Problem requirements:
Rewrite the passage on the CFPB small business credit rule, everything from "CFPB Acting Director" down to "acquiring credit carries.", with "primary" replaced by "main".

CFPB Proposes Rule to Shine New Light on Small Businesses’ Access to Credit
Proposal Would Increase Transparency in a $2.4 Trillion Sector of the American Economy and Bolster Fair Lending
The Urban Financial Services Coalition encourages members to provide comments on the new rule that was proposed by the Consumer Financial Protection Bureau (CFPB) designed to help small business gain access to credit by increasing transparency in the lending marketplace. This rule would require lenders to report the amount and type of small business credit applied for, some demographic information about the applicants, and key elements of the price of the credit offered. The CFPB launched a web portal so that small business entrepreneurs could share their stories about applying for credit, in order to understand their challenges and successes in accessing credit.
CFPB Acting Director Dave Uejio stated that small business ownership is one of the primary means by which families and communities build wealth, but most of the time, their development is stopped due to the challenges that acquiring credit carries.

Data supplied:
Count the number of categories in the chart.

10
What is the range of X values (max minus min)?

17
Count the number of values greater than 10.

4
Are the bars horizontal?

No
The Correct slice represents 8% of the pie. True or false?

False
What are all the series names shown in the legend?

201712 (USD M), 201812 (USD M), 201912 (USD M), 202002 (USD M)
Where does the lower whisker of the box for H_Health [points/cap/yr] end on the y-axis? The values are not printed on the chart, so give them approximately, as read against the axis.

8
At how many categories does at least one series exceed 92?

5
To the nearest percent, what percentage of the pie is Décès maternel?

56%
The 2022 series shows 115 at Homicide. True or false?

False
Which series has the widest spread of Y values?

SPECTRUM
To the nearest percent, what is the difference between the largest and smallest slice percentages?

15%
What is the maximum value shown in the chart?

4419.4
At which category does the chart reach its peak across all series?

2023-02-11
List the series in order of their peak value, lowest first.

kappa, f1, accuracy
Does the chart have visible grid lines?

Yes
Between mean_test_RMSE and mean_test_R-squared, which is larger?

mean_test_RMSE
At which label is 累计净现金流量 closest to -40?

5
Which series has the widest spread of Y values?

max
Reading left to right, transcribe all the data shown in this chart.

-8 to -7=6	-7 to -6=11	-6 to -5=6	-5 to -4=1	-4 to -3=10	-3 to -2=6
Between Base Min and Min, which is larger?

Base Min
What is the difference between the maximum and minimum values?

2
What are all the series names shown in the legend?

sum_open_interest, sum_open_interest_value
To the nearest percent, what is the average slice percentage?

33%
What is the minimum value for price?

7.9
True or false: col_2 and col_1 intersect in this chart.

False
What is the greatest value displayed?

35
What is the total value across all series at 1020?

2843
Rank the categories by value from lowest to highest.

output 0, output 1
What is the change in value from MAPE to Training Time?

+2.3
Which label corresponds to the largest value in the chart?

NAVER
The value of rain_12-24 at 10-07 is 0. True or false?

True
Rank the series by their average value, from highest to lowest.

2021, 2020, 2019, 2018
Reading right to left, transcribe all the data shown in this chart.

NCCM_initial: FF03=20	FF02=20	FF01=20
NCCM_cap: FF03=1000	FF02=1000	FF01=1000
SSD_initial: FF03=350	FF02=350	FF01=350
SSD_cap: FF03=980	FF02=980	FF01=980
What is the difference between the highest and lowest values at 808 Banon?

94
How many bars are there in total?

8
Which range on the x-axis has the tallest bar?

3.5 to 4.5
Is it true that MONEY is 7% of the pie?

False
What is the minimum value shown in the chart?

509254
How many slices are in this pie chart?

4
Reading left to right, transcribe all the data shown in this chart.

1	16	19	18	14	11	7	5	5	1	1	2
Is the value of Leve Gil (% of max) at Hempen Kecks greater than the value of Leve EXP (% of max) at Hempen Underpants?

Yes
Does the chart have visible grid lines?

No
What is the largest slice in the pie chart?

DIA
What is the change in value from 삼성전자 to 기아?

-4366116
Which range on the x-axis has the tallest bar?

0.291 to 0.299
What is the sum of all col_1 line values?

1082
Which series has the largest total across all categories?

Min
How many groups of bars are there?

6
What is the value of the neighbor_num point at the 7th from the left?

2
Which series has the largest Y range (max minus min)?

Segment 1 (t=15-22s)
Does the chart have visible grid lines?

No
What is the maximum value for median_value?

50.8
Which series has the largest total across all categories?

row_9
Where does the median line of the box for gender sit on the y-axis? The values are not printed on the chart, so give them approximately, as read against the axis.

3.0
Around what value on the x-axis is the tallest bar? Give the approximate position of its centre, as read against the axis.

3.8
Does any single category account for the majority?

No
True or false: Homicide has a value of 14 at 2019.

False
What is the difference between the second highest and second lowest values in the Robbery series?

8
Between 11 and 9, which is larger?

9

Expected output:
CFPB Acting Director Dave Uejio stated that small business ownership is one of the main means by which families and communities build wealth, but most of the time, their development is stopped due to the challenges that acquiring credit carries.